SECTION 6.          TRANSFER, SPLIT UP, COMBINATION AND EXCHANGE 
               OF RIGHTS CERTIFICATES; MUTILATED, DESTROYED, 
               LOST OR STOLEN RIGHTS CERTIFICATES
     Subject to the provisions of Section 14 hereof, at any time after the
close of business on the Distribution Date, and at or prior to the close of
business on the earlier of the Redemption Date or the Final Expiration Date,
any Rights Certificate or Rights Certificates (other than Rights Certificates
representing Rights that have become void pursuant to Section 11(a)(ii) hereof
or that have been exchanged pursuant to Section 24 hereof) may be transferred,
split up, combined or exchanged for another Rights Certificate or Rights
Certificates, entitling the registered holder to purchase a like number of one
one-hundredth of a Preferred Stock shares as the Rights Certificate or Rights
Certificates surrendered then entitled such holder to purchase.  Any registered
holder desiring to transfer, split up, combine or exchange any Rights
Certificate or Rights Certificates shall make such request in writing delivered
to the Rights Agent, and shall surrender the Rights Certificate or Rights
Certificates to be transferred, split up, combined or exchanged at the
principal office of the Rights Agent.  Thereupon the Rights Agent shall
countersign and deliver to the person entitled thereto a Rights Certificate or
Rights Certificates, as the case may be, as so requested.  The Company may
require payment of a sum sufficient to cover any tax or governmental charge
that may be imposed in connection with any transfer, split up, combination or
exchange of Rights Certificates.
     Upon receipt by the Company and the Rights Agent of evidence reasonably
satisfactory to them of the loss, theft, destruction or mutilation of a Rights
Certificate, and, in case of loss, theft or destruction, of indemnity or
security reasonably satisfactory to them, and, at the Company's request,
reimbursement to the Company and the Rights Agent of all reasonable expenses
incidental thereto, and upon surrender to the Rights Agent and cancellation of
the Rights Certificate if mutilated, the Company will make and deliver a new
Rights Certificate of like tenor to the Rights Agent for delivery to the
registered holder in lieu of the Rights Certificate so lost, stolen, destroyed
or mutilated.

SECTION 7.          EXERCISE OF RIGHTS; PURCHASE PRICE; 
               EXPIRATION DATE OF RIGHTS
     (a)  The registered holder of any Rights Certificate may exercise the
Rights evidenced thereby (except as otherwise provided herein) in whole or in
part at any time after the Distribution Date upon surrender of the Rights
Certificate, with the form of election to purchase on the reverse side thereof
duly executed, to the Rights Agent at the principal office of the Rights Agent,
together with payment of the Purchase Price for each one one-hundredth of a
Preferred Stock share as to which the Rights are exercised, at or prior to the
earliest of (i) the close of business on September 30, 2006 ("Final Expiration
Date"), (ii) the time at which the Rights are redeemed as provided in Section
23 hereof ("Redemption Date"), or (iii) the time at which such Rights are
exchanged as provided in Section 24 hereof.

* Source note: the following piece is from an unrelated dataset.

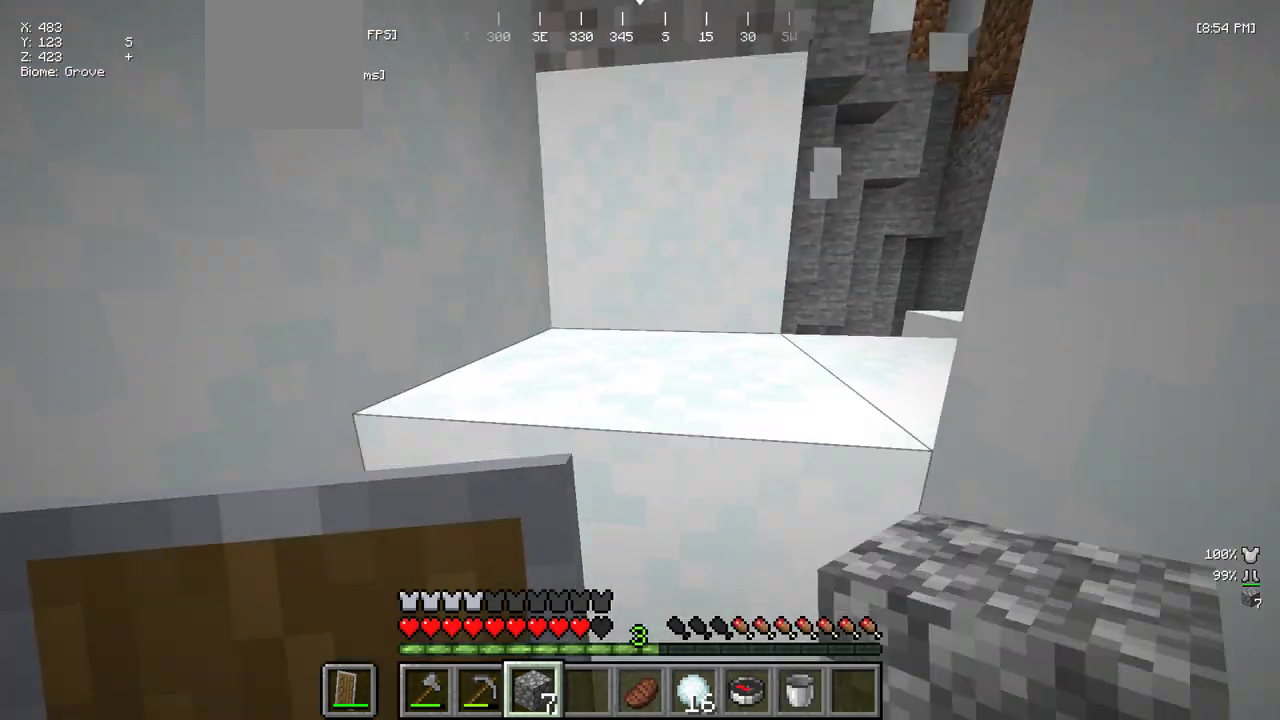
{"keys": [], "mouse": ["left"], "events": [[117, "mouse_left", "down"]]}
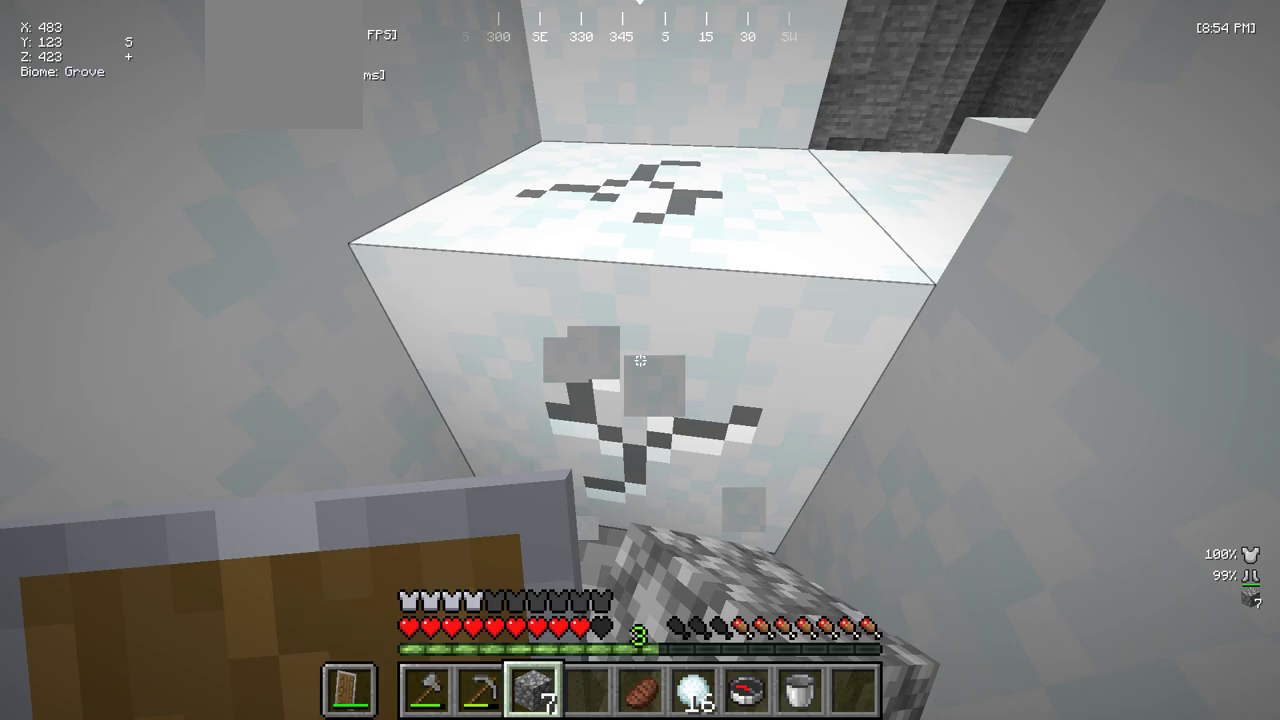
{"keys": ["w"], "mouse": [], "events": [[183, "w", "down"], [367, "mouse_left", "up"]]}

     (b)   The Purchase Price for each one one-hundredth of a Preferred Stock
share pursuant to the exercise of a Right shall initially be $0.50, shall be
subject to adjustment from time to time as provided in Sections 11 and 13
hereof or by amendment consistent with Section 27 hereof, and shall be payable
in lawful money of the United States of America or otherwise in accordance with
paragraph (c) below.
     (c)  Upon receipt of a Rights Certificate representing exercisable Rights,
with the form of election to purchase duly executed, accompanied by payment of
the Purchase Price for the shares to be purchased and an amount equal to any
applicable transfer tax required to be paid by the holder of such Rights
Certificate in accordance with Section 9 hereof by cash, certified check,
cashier's check or money order payable to the order of the Company, the Rights
Agent shall thereupon promptly (i) (A) requisition from any transfer agent of
the Preferred Stock certificates for the number of Preferred Stock to be
purchased and the Company hereby irrevocably authorizes its transfer agent to
comply with all such requests, or (B) requisition from the depositary agent
depositary receipts representing such number of one one-hundredth of a
Preferred Stock shares as are to be purchased (in which case certificates for
the Preferred Stock represented by such receipts shall be deposited by the
transfer agent with the depositary agent) and the Company hereby directs the
depositary agent to comply with such request, (ii) when appropriate,
requisition from the Company the amount of cash to be paid in lieu of issuance
of fractional shares in accordance with Section 14 hereof, (iii) after receipt
of such certificates or depositary receipts, cause the same to be delivered to
or upon the order of the registered holder of such Rights Certificate,
registered in such name or names as may be designated by such holder and (iv)
when appropriate, after receipt, deliver such cash to or upon the order of the
registered holder of such Rights Certificate.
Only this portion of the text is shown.